Canada delays expansion of medical assistance in dying to people with mental illness : NPR

Canada has delayed efforts to expand it’s medical assistance in dying program to include mental illness. The plans raised unease in a country that already has a liberal assisted death policy.



AILSA CHANG, HOST:

The expansion of medical assistance in dying to people with mental illness has been delayed by Canada’s Parliament for another year. The country already allows medically assisted death for some incurable illnesses. But as Emma Jacobs reports, mental health conditions are still up for debate. Please note, this story does include discussion of suicide.

EMMA JACOBS, BYLINE: For John Scully, life has literally become a living nightmare.

JOHN SCULLY: When I wake up, I go, oh, God, I’ve got to stop it. I’ve got to stop it. I must find a way to stop it.

JACOBS: Scully lives in Toronto. He was diagnosed with depression more than 30 years ago and suffers from work-related PTSD and anxiety. He says he has terrible, vivid nightmares.

SCULLY: There is no way to stop it. And because of that, I’m also permanently sleep deprived.

JACOBS: He has been watching the progress of the expansion of medical assistance in dying, known by its acronym, MAID, very closely.

SCULLY: I actually physically got the paperwork for MAID. I have it right here.

JACOBS: Canada’s medical assistance in dying program was made legally available to some adults with terminal illness in 2016. In 2021, it was expanded to include those suffering with serious and chronic physical conditions. But for many, the plan to extend this to those suffering with solely mental illness raised concerns.

KWAME MCKENZIE: We don’t have very good ways of defining incurability for mental health problems.

JACOBS: Kwame McKenzie, a professor of psychiatry at the University of Toronto, says these applicants raise a number of difficult questions for psychiatrists.

MCKENZIE: If the system’s going to start getting into that business, before it offers people MAID, it must, in my mind, do everything it can to make sure that people get proper treatment and social support. And I think at the moment, our systems in Canada are not doing that.

JACOBS: But prior court decisions mean it’s not a question of if the made expansion will happen, only when, points out psychiatrist Mona Gupta.

MONA GUPTA: Now we have a very different landscape, where all sorts of people with chronic medical conditions, who are not nearing the end of life, could make requests.

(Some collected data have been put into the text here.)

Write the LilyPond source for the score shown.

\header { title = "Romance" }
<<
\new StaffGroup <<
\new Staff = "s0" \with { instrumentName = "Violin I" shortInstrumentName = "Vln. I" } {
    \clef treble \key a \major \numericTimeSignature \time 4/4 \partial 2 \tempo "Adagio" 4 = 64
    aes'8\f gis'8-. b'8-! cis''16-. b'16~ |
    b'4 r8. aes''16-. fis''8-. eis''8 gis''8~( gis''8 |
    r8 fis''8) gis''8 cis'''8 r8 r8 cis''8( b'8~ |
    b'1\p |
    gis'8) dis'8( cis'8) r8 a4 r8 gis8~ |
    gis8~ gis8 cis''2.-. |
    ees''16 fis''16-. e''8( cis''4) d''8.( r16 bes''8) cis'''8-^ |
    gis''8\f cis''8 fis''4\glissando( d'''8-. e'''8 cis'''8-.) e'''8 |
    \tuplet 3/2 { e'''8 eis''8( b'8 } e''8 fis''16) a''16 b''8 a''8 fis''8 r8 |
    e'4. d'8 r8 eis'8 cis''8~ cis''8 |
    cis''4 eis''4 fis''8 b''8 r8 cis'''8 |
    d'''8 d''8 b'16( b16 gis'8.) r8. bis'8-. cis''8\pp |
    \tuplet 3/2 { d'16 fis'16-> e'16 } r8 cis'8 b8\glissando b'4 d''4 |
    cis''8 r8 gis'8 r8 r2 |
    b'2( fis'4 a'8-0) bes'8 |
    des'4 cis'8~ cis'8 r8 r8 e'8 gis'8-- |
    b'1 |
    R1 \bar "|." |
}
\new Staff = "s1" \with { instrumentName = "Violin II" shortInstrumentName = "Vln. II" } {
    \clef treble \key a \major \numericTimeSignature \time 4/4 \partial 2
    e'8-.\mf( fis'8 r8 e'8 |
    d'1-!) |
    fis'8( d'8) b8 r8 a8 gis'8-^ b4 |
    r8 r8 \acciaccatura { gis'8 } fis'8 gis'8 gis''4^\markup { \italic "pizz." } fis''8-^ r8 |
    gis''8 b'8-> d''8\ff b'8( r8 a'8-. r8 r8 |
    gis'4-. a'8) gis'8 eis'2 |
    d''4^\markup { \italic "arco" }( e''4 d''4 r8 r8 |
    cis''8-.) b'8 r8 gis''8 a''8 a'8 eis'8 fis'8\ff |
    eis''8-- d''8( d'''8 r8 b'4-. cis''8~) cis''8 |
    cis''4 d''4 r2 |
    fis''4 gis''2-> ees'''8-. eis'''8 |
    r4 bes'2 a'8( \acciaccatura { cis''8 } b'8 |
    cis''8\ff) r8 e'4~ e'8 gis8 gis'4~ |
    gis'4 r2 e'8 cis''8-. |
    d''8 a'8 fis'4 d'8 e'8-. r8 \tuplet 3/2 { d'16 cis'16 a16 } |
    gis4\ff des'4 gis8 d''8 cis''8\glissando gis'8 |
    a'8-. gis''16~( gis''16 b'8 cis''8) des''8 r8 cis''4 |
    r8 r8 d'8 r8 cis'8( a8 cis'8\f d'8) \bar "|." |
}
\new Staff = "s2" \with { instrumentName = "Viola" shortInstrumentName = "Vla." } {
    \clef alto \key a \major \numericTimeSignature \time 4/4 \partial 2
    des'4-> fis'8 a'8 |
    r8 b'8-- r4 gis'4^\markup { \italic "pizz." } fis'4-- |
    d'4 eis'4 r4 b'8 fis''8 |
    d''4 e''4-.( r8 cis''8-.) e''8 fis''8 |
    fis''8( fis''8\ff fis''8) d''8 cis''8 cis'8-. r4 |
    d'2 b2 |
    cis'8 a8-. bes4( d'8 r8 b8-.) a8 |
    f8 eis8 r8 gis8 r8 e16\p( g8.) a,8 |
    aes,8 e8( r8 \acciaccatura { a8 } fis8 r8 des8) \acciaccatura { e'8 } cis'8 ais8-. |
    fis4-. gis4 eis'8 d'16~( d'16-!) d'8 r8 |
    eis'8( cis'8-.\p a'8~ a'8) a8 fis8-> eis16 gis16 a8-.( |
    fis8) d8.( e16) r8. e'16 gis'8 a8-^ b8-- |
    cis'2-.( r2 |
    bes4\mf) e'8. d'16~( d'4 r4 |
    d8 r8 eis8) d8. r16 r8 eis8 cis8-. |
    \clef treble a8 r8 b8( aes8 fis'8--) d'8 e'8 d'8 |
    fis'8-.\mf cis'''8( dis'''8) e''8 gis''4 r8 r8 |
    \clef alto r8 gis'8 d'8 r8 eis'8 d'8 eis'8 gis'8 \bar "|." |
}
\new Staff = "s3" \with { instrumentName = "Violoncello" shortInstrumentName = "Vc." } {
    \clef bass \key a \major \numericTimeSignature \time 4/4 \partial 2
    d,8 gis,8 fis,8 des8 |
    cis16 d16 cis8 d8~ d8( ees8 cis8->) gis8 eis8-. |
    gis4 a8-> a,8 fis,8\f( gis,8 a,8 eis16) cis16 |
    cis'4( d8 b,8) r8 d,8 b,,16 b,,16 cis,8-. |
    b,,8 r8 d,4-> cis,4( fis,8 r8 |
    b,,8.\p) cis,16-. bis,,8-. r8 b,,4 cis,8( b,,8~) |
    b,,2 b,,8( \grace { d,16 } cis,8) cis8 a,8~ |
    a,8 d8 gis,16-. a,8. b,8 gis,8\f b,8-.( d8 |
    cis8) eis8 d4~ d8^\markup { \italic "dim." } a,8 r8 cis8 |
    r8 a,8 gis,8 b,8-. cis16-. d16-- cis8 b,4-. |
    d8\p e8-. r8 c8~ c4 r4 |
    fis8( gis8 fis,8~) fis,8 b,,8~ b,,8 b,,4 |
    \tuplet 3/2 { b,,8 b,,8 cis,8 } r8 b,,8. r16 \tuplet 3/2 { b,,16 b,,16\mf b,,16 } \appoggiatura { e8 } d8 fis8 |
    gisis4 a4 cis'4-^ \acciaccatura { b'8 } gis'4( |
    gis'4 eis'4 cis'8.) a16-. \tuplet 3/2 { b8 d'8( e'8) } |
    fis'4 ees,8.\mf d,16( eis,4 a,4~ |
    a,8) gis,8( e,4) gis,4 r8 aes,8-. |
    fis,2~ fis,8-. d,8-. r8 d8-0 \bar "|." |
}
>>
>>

JACOBS: Gupta, who works at the research hospital of the University of Montreal, led a panel the Canadian government tasked with figuring out how MAID should be handled for applicants with mental disorders as their only conditions. The recommendations included additional funding for mental health and advice for clinicians assessing people who apply for MAID. Their conditions were based partly on the experience of European countries that already allow medical dying for people with mental conditions.

GUPTA: If we extrapolate from the European data, most people are turned away, actually, and the people who could actually reach that threshold ought to have had, will have had extensive histories of treatments.

JACOBS: In Toronto, John Scully feels that he has exhausted all available treatments. He had hoped to apply for MAID when it became open to those whose irremediable condition is a mental illness.

SCULLY: It offers a dignified death. It offers a peaceful death.

JACOBS: Government ministers say the delay will give more time to share information with practitioners throughout the health care system. Scully insists that in the meantime, he is being denied his right to control his death. For NPR News, I’m Emma Jacobs in Montreal.

CHANG: And if you or someone you know may be considering suicide or is in crisis, call or text 988 to reach the Suicide and Crisis Lifeline.